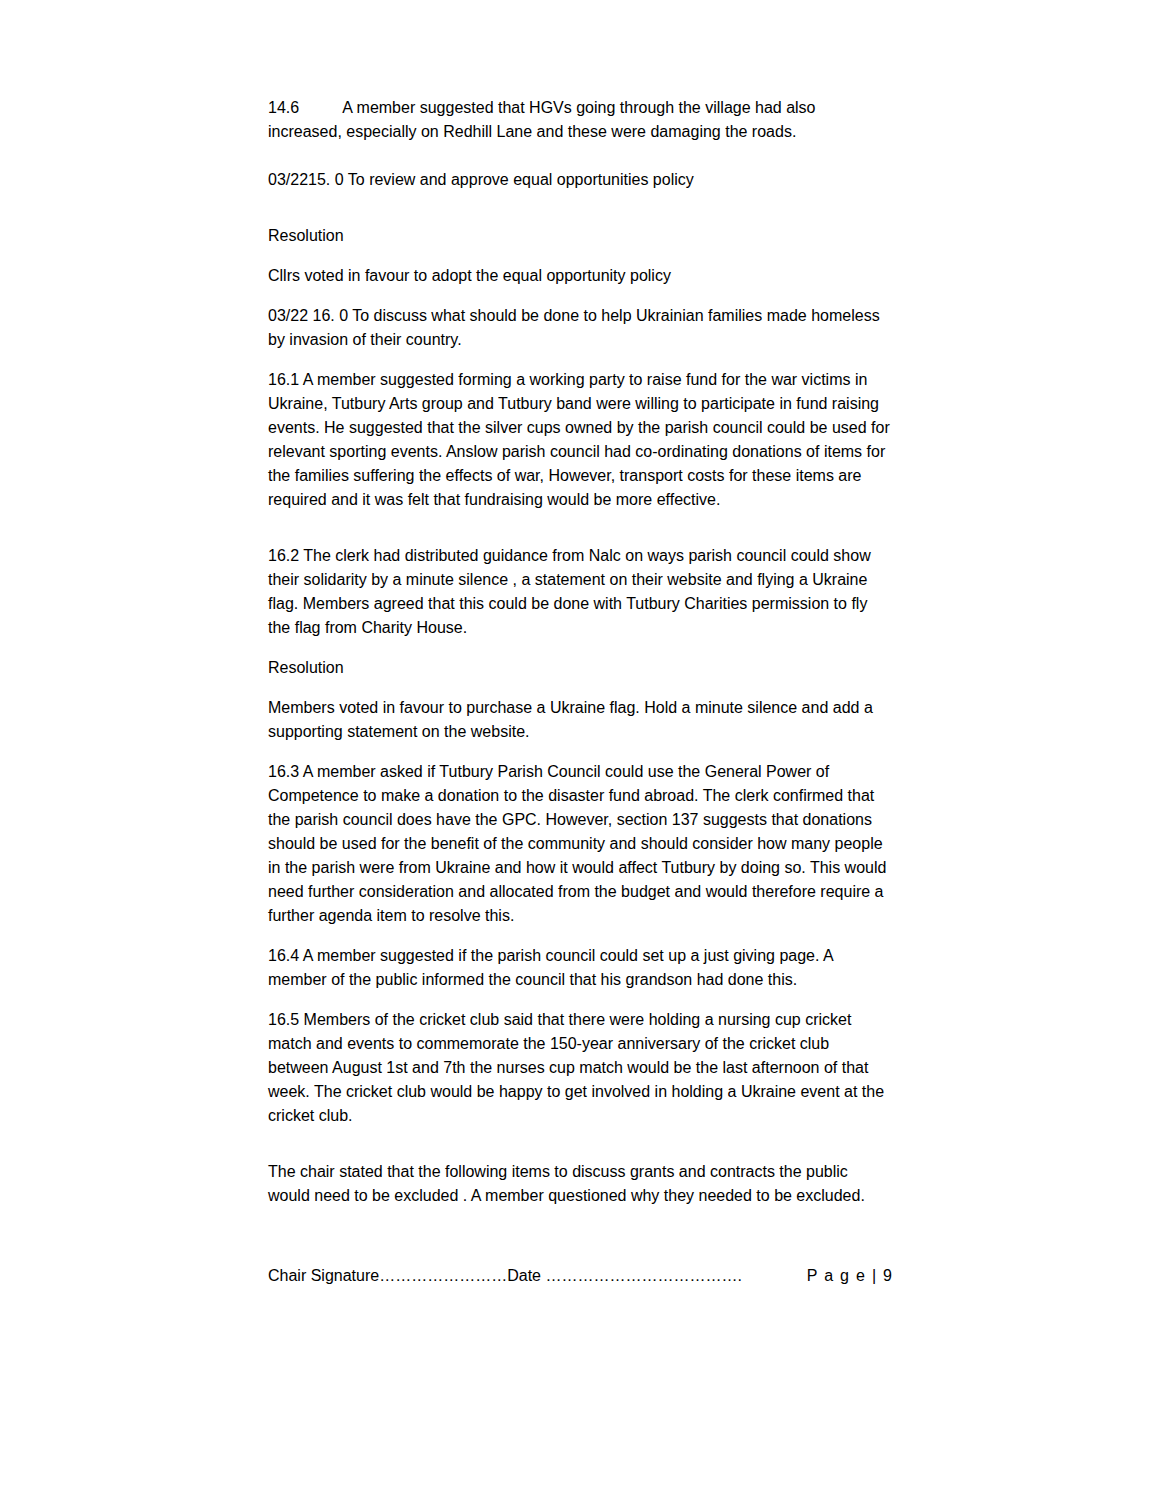14.6 A member suggested that HGVs going through the village had also increased, especially on Redhill Lane and these were damaging the roads.
03/2215. 0 To review and approve equal opportunities policy
Resolution
Cllrs voted in favour to adopt the equal opportunity policy
03/22 16. 0 To discuss what should be done to help Ukrainian families made homeless by invasion of their country.
16.1 A member suggested forming a working party to raise fund for the war victims in Ukraine, Tutbury Arts group and Tutbury band were willing to participate in fund raising events. He suggested that the silver cups owned by the parish council could be used for relevant sporting events. Anslow parish council had co-ordinating donations of items for the families suffering the effects of war, However, transport costs for these items are required and it was felt that fundraising would be more effective.
16.2 The clerk had distributed guidance from Nalc on ways parish council could show their solidarity by a minute silence , a statement on their website and flying a Ukraine flag. Members agreed that this could be done with Tutbury Charities permission to fly the flag from Charity House.
Resolution
Members voted in favour to purchase a Ukraine flag. Hold a minute silence and add a supporting statement on the website.
16.3 A member asked if Tutbury Parish Council could use the General Power of Competence to make a donation to the disaster fund abroad. The clerk confirmed that the parish council does have the GPC. However, section 137 suggests that donations should be used for the benefit of the community and should consider how many people in the parish were from Ukraine and how it would affect Tutbury by doing so. This would need further consideration and allocated from the budget and would therefore require a further agenda item to resolve this.
16.4 A member suggested if the parish council could set up a just giving page. A member of the public informed the council that his grandson had done this.
16.5 Members of the cricket club said that there were holding a nursing cup cricket match and events to commemorate the 150-year anniversary of the cricket club between August 1st and 7th the nurses cup match would be the last afternoon of that week. The cricket club would be happy to get involved in holding a Ukraine event at the cricket club.
The chair stated that the following items to discuss grants and contracts the public would need to be excluded . A member questioned why they needed to be excluded.
Chair Signature……………………Date ………………………………. P a g e | 9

+++

TASK INSTRUCTIONS
Copy every line in the records above that contains the word "public".

OUTPUT FOR THIS EXERCISE
16.4 A member suggested if the parish council could set up a just giving page. A member of the public informed the council that his grandson had done this.
The chair stated that the following items to discuss grants and contracts the public would need to be excluded . A member questioned why they needed to be excluded.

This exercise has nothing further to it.